-- start of Provided passage --

The mission also returned detailed data on Pluto’s atmosphere, a thin envelope of nitrogen, carbon, and traces of other gases that rises hundreds of miles above the surface. Haze layers in the atmosphere scatter blue light, giving Pluto a faint blue sky when viewed from certain angles. Pluto’s outflowing atmosphere interacts with the solar wind, exchanging electrons with charged particles of oxygen, carbon, and nitrogen streaming from the Sun.
A World of Rock and Ice
Pluto is far denser than you might expect for something so far from the Sun. Its interior is roughly 68 to 80 percent rock by mass (relative to its combined rock and water-ice content), making it much more rock-rich than other large icy moons like Jupiter’s Ganymede or Saturn’s Titan. Scientists believe Pluto is a differentiated body, meaning its rock and ice have separated into layers over time, with a rocky core surrounded by an icy mantle. Its closest structural cousin in the solar system may be Europa, Jupiter’s ocean moon.
Evidence from New Horizons strongly suggests a liquid water ocean exists beneath Pluto’s icy shell. The formation of the Sputnik Planitia basin and the way Pluto’s surface has deformed over time are difficult to explain without a subsurface layer of liquid. A reservoir of methane near the surface also points to internal activity that has been ongoing for billions of years.

-- end of Provided passage --

__Challenge 1__.
Give the rows as a JSON list of strings, one string per line with blank lines left out, starting with the line that contains "order: Dipsacales" and going on through the last line of the rows.

-- start of Provided entries --

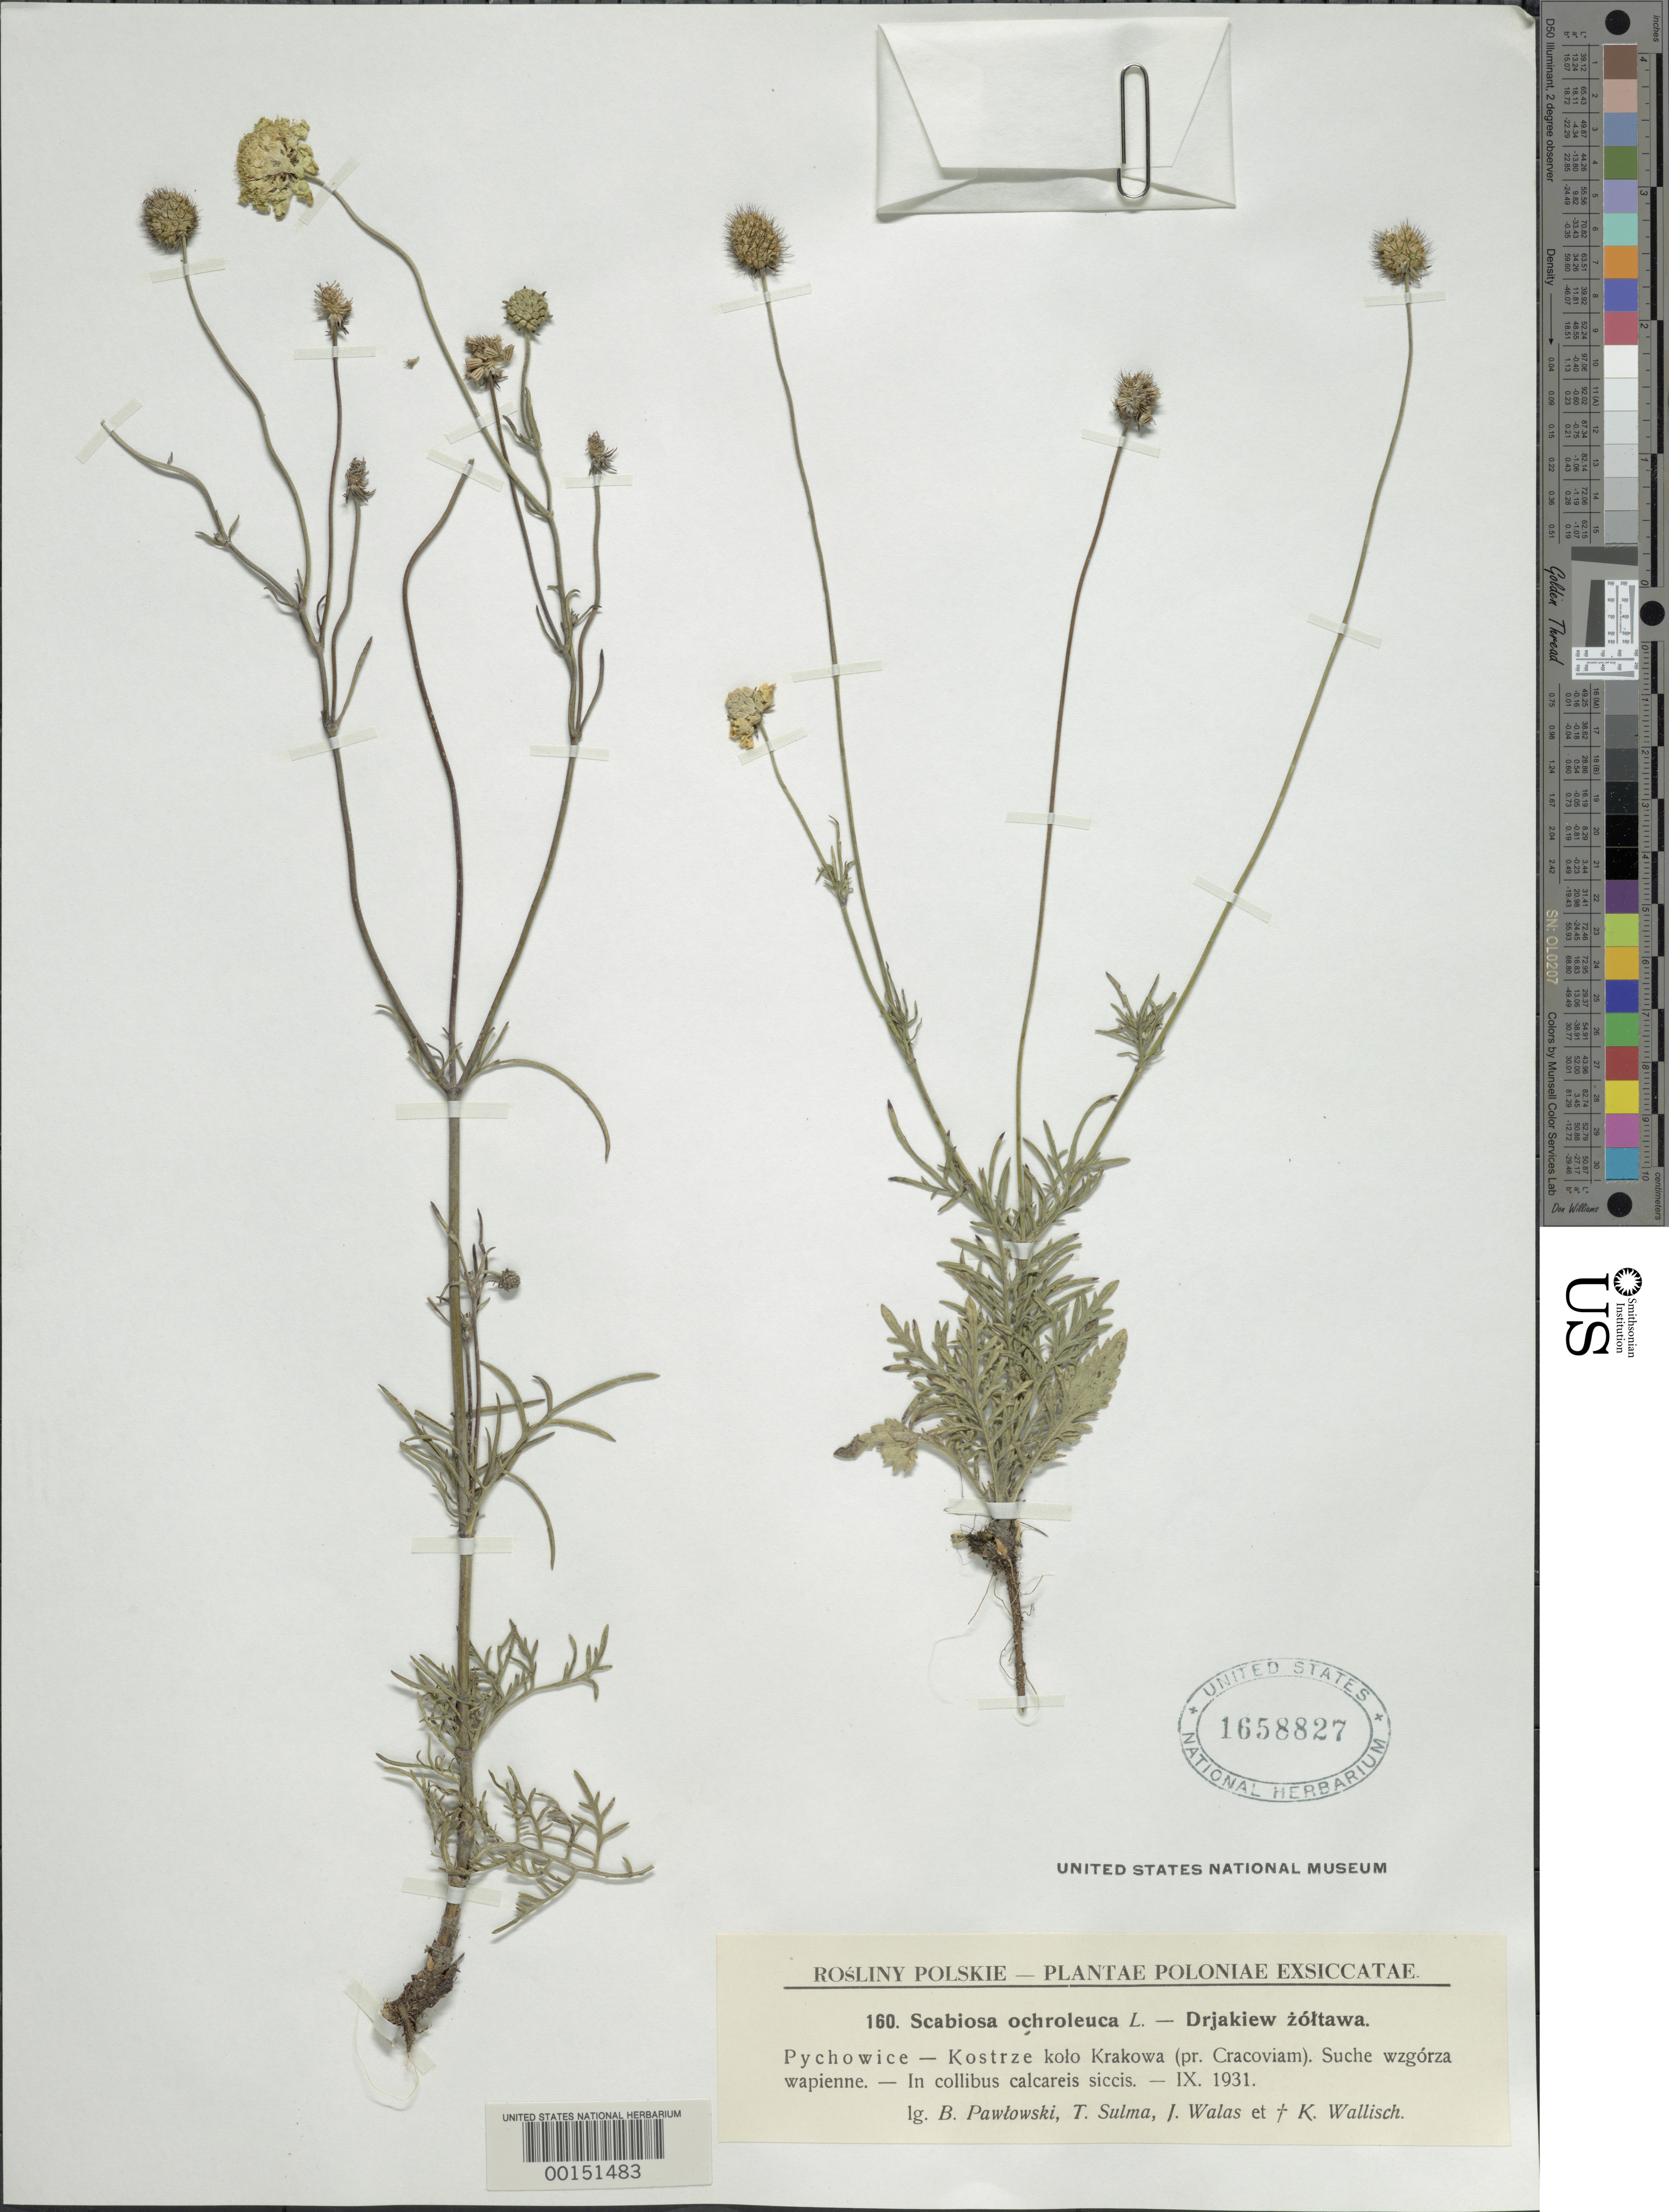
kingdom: Plantae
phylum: Tracheophyta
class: Magnoliopsida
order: Dipsacales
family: Caprifoliaceae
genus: Scabiosa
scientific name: Scabiosa ochroleuca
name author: L.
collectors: B. Pawtowski, T. Sulma, J. Walas & k. wallisch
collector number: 160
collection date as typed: Sep 1931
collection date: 1931-09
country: Poland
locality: Pychowice, Kostrze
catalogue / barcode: US 1658827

-- end of Provided entries --

__Challenge 2__.
Retype the passage about Pluto word for word, starting with "The mission also" and going on through "streaming from the Sun.".

__Expected output 1__.
[
  "order: Dipsacales",
  "family: Caprifoliaceae",
  "genus: Scabiosa",
  "scientific name: Scabiosa ochroleuca",
  "name author: L.",
  "collectors: B. Pawtowski, T. Sulma, J. Walas & k. wallisch",
  "collector number: 160",
  "collection date as typed: Sep 1931",
  "collection date: 1931-09",
  "country: Poland",
  "locality: Pychowice, Kostrze",
  "catalogue / barcode: US 1658827"
]

__Expected output 2__.
The mission also returned detailed data on Pluto’s atmosphere, a thin envelope of nitrogen, carbon, and traces of other gases that rises hundreds of miles above the surface. Haze layers in the atmosphere scatter blue light, giving Pluto a faint blue sky when viewed from certain angles. Pluto’s outflowing atmosphere interacts with the solar wind, exchanging electrons with charged particles of oxygen, carbon, and nitrogen streaming from the Sun.